- **Data records**
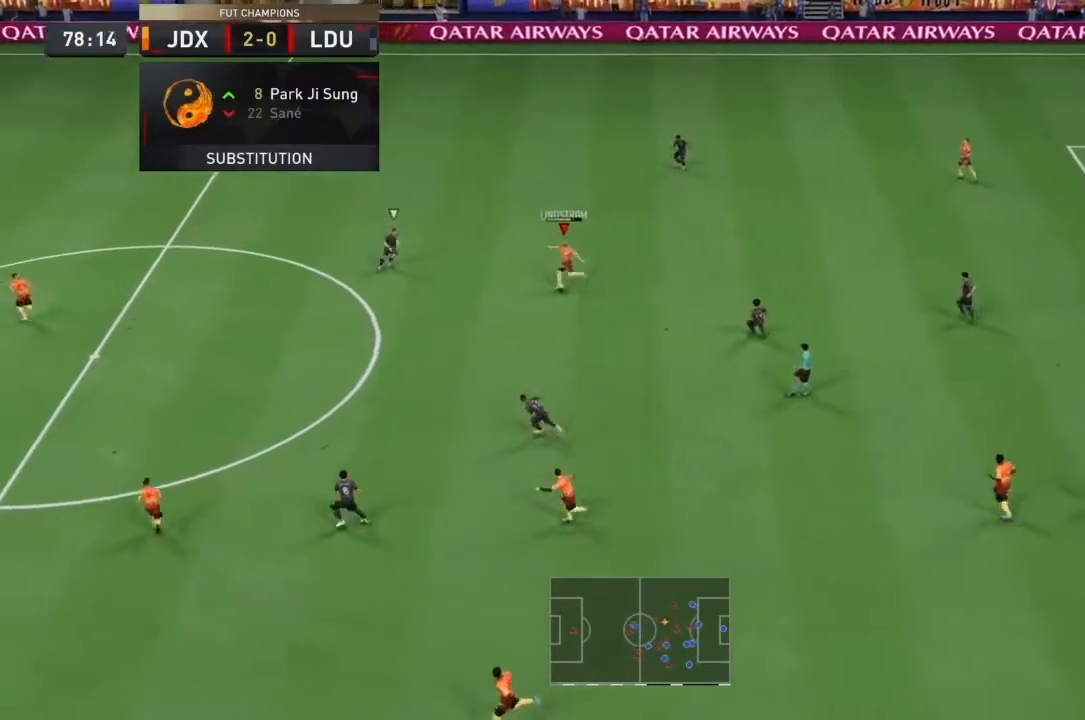
{"buttons": ["R2"], "left_stick": "left", "right_stick": "center", "events": [[67, "R2", "down"]]}
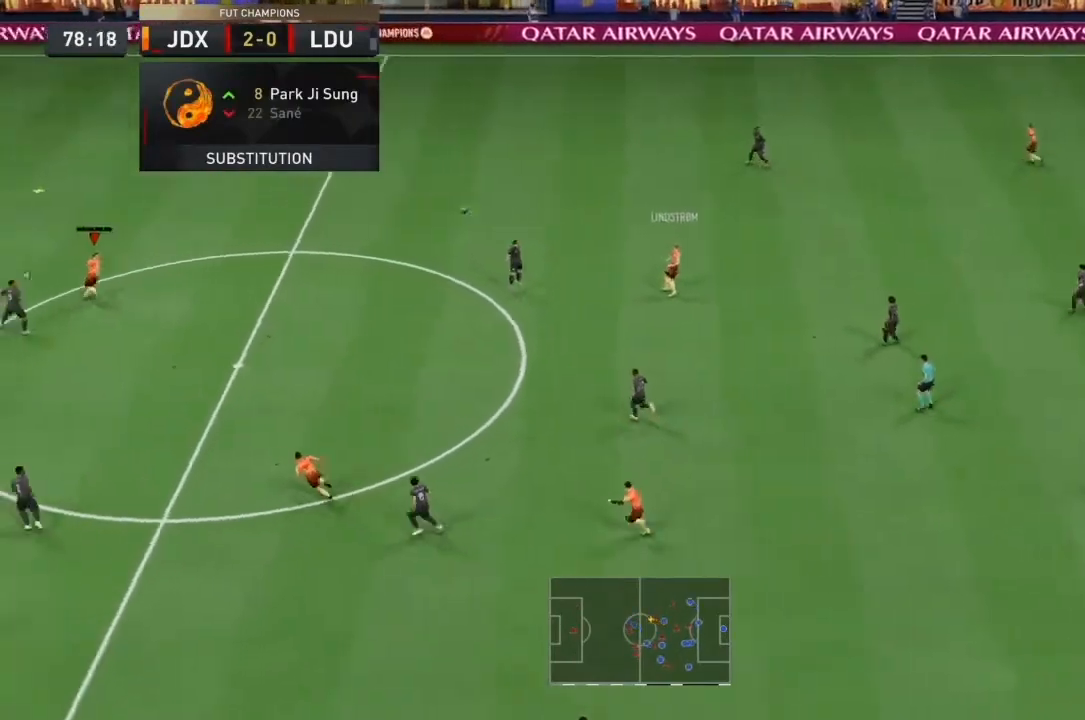
{"buttons": ["R2"], "left_stick": "left", "right_stick": "center", "events": []}
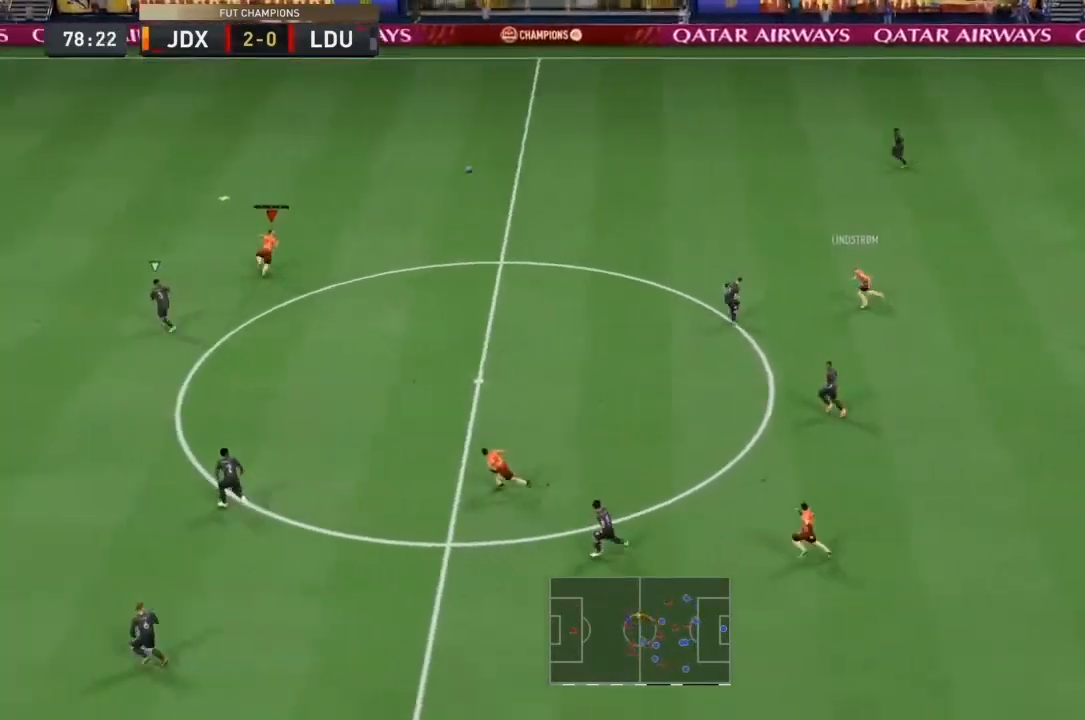
{"buttons": ["R2"], "left_stick": "left", "right_stick": "center", "events": []}
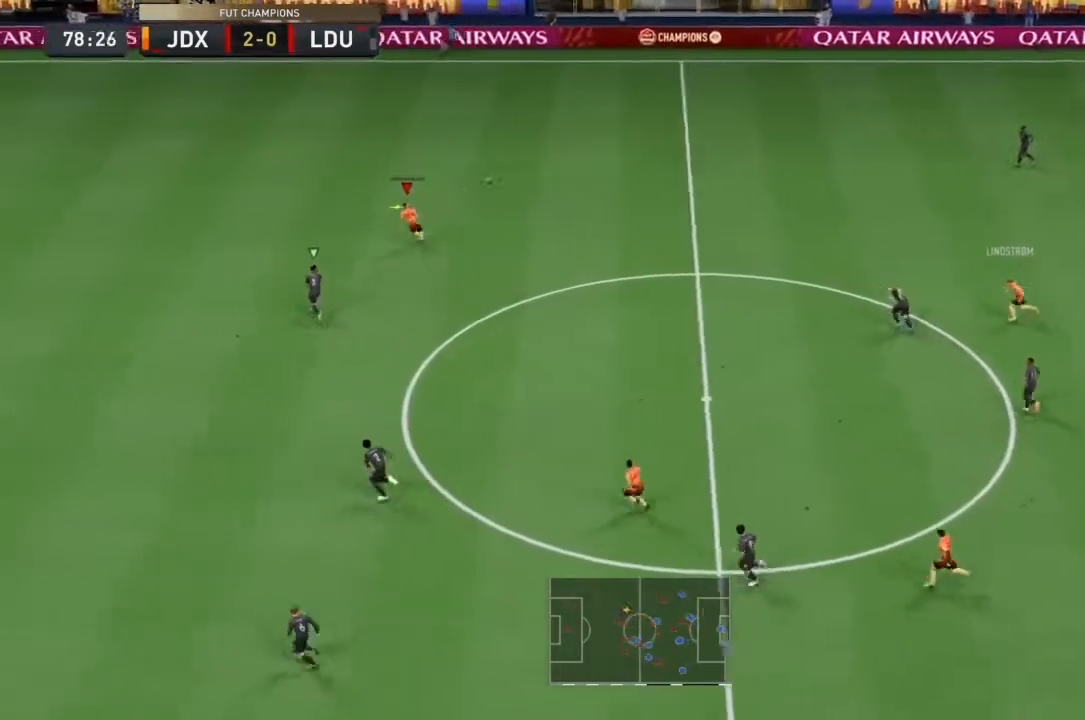
{"buttons": ["R2"], "left_stick": "left", "right_stick": "center", "events": []}
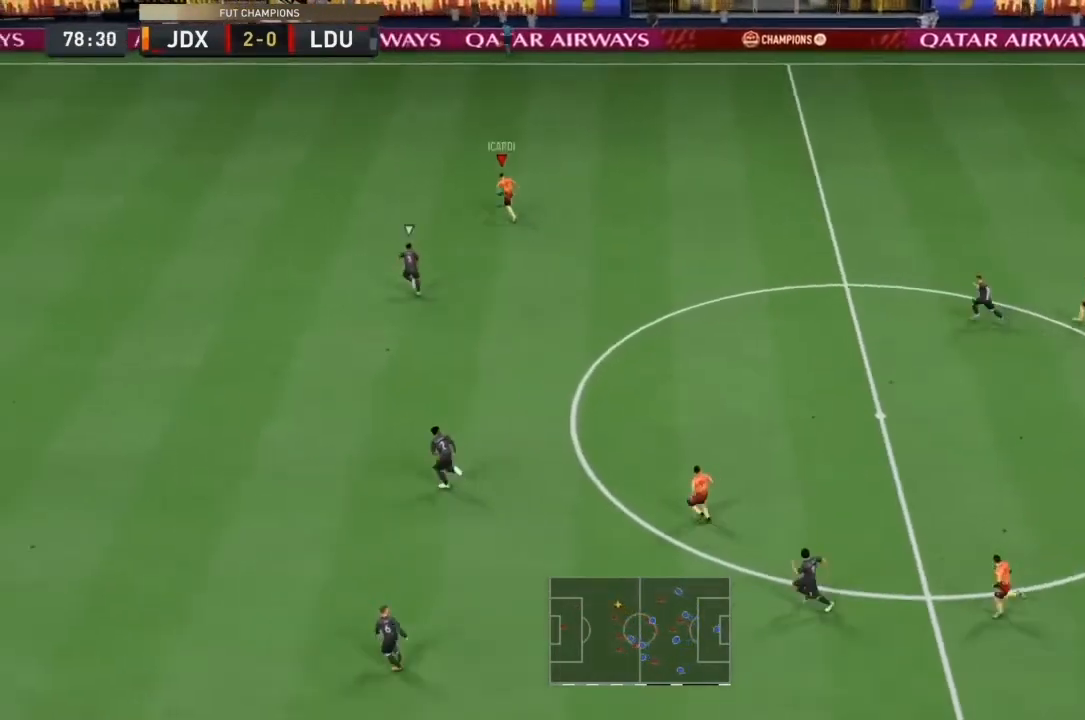
{"buttons": ["R2"], "left_stick": "left", "right_stick": "center", "events": []}
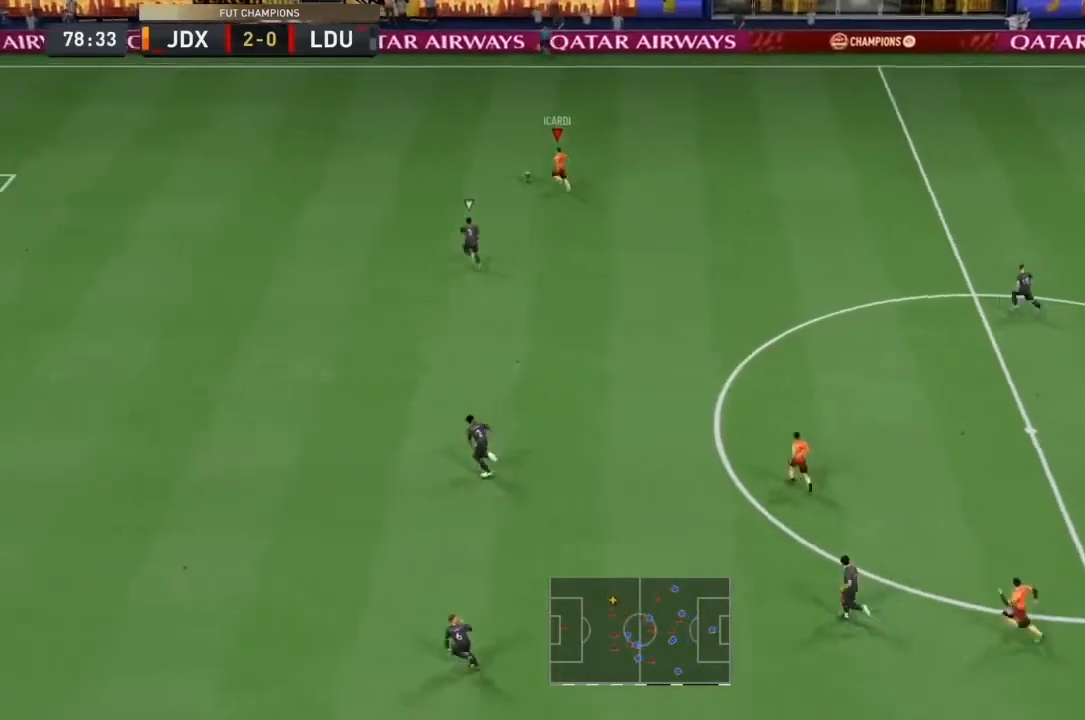
{"buttons": ["R2"], "left_stick": "left", "right_stick": "center", "events": []}
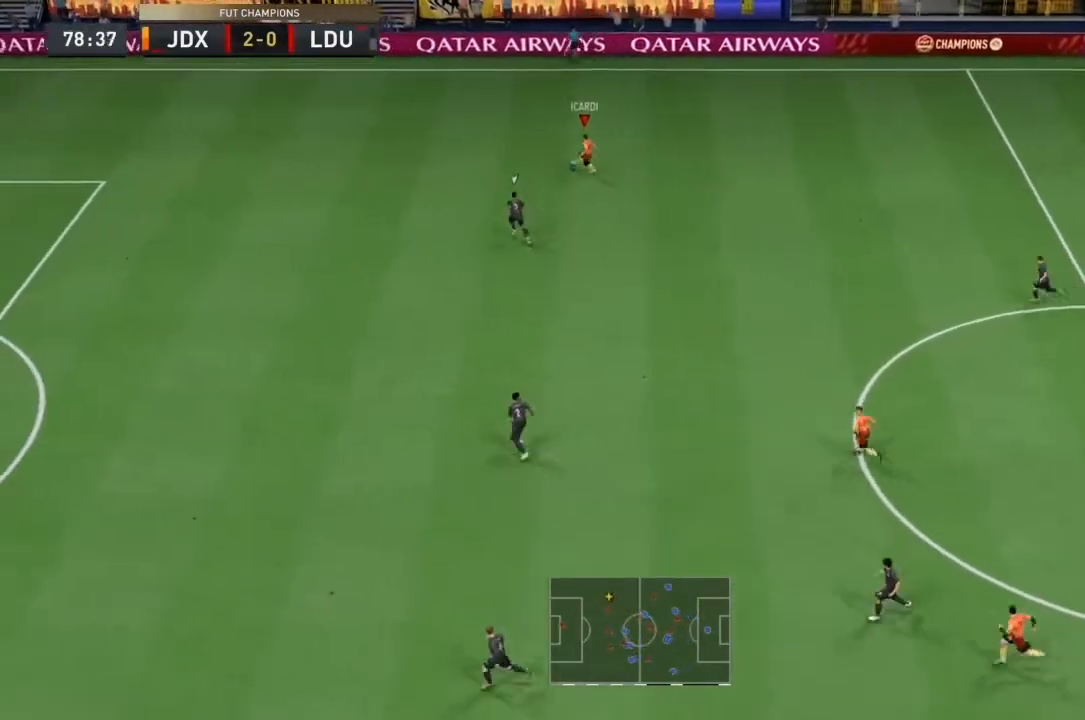
{"buttons": [], "left_stick": "left", "right_stick": "center", "events": [[467, "R2", "up"]]}
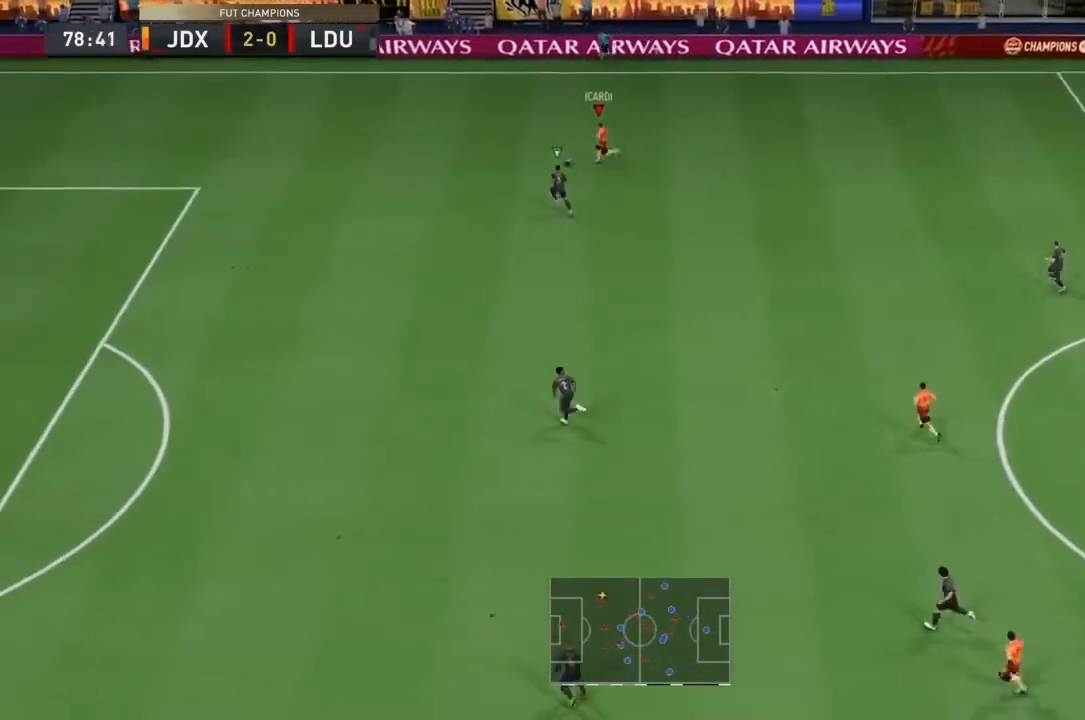
{"buttons": ["R2"], "left_stick": "left", "right_stick": "center", "events": [[33, "R2", "down"], [133, "R2", "up"], [200, "R2", "down"]]}
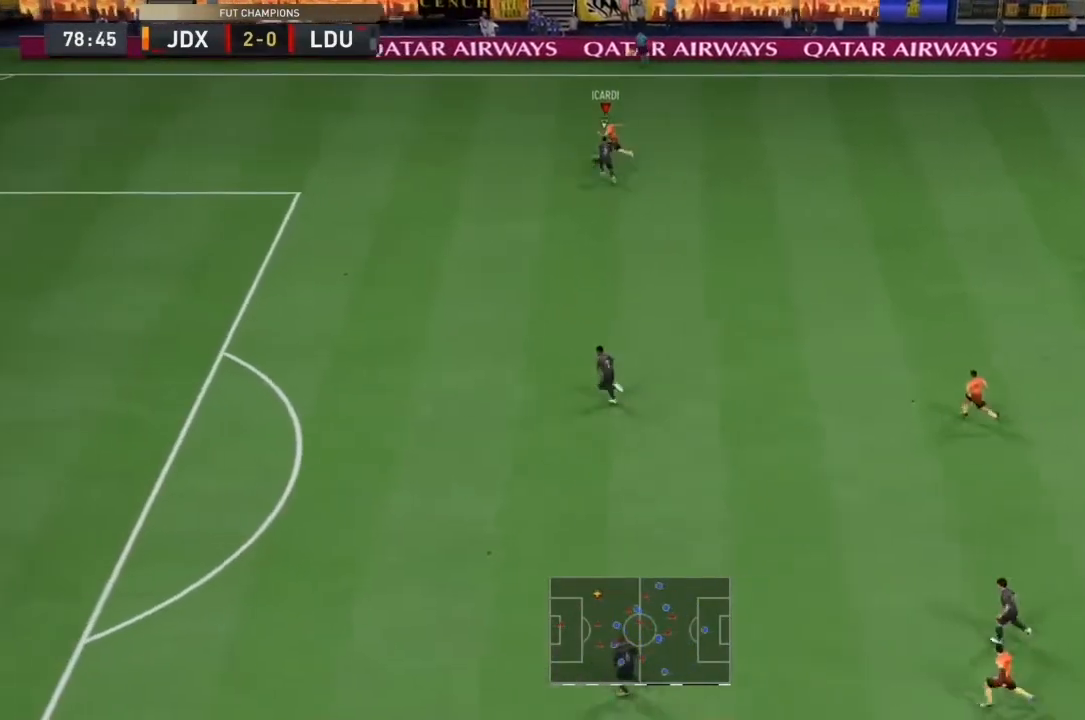
{"buttons": ["R2"], "left_stick": "down-left", "right_stick": "center", "events": [[167, "left_stick", "down-left"]]}
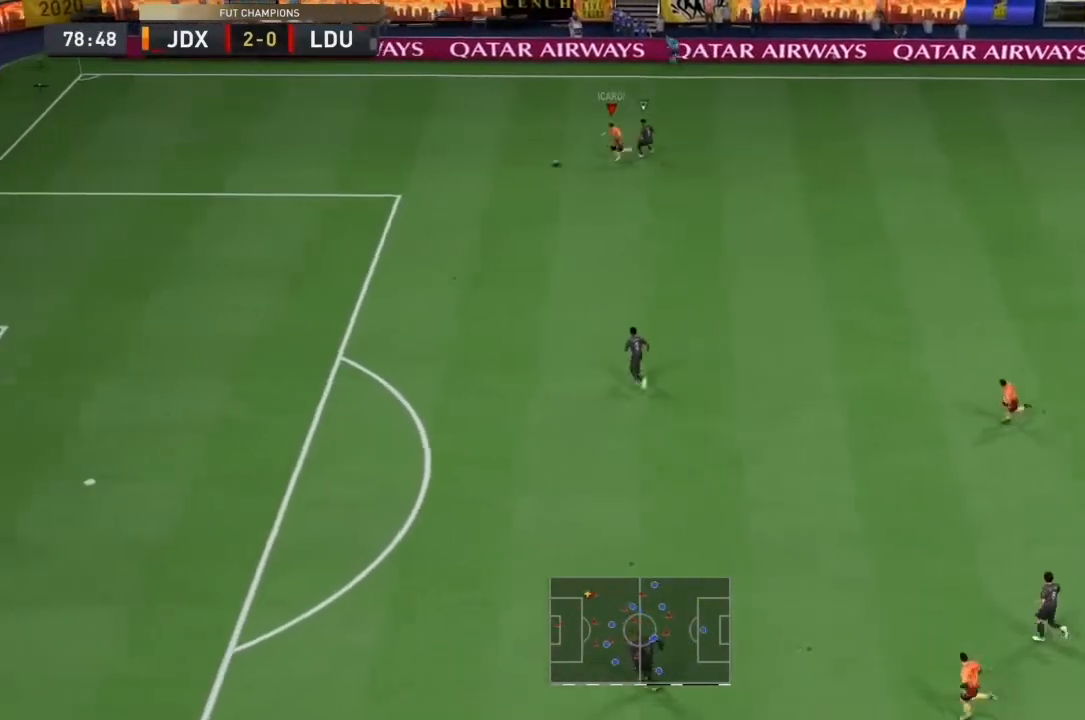
{"buttons": ["R3"], "left_stick": "down-left", "right_stick": "down-right", "events": [[367, "R3", "down"], [367, "right_stick", "down"], [400, "R2", "up"], [500, "right_stick", "down-right"]]}
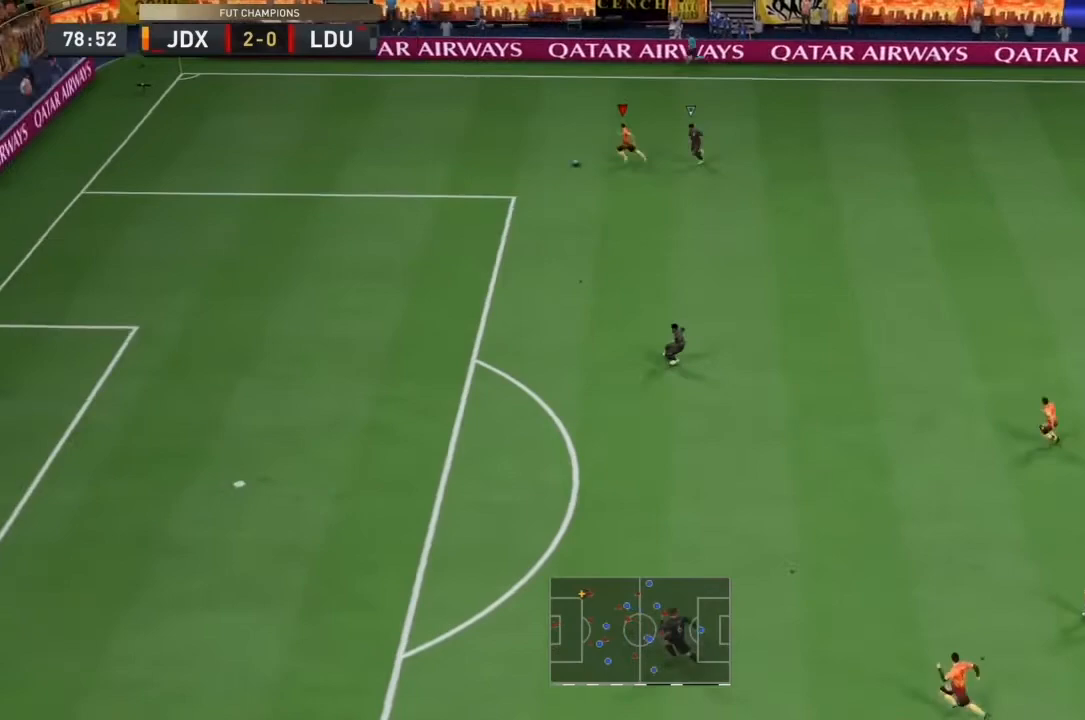
{"buttons": [], "left_stick": "down", "right_stick": "center", "events": [[367, "left_stick", "down"], [367, "right_stick", "center"], [400, "R3", "up"]]}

- **Task item**
Reproduce the material word for word. Any pictures should be left out of the copy.

- **Solved problem**
{"buttons": ["R2"], "left_stick": "left", "right_stick": "center", "events": [[67, "R2", "down"]]}
{"buttons": ["R2"], "left_stick": "left", "right_stick": "center", "events": []}
{"buttons": ["R2"], "left_stick": "left", "right_stick": "center", "events": []}
{"buttons": ["R2"], "left_stick": "left", "right_stick": "center", "events": []}
{"buttons": ["R2"], "left_stick": "left", "right_stick": "center", "events": []}
{"buttons": ["R2"], "left_stick": "left", "right_stick": "center", "events": []}
{"buttons": [], "left_stick": "left", "right_stick": "center", "events": [[467, "R2", "up"]]}
{"buttons": ["R2"], "left_stick": "left", "right_stick": "center", "events": [[33, "R2", "down"], [133, "R2", "up"], [200, "R2", "down"]]}
{"buttons": ["R2"], "left_stick": "down-left", "right_stick": "center", "events": [[167, "left_stick", "down-left"]]}
{"buttons": ["R3"], "left_stick": "down-left", "right_stick": "down-right", "events": [[367, "R3", "down"], [367, "right_stick", "down"], [400, "R2", "up"], [500, "right_stick", "down-right"]]}
{"buttons": [], "left_stick": "down", "right_stick": "center", "events": [[367, "left_stick", "down"], [367, "right_stick", "center"], [400, "R3", "up"]]}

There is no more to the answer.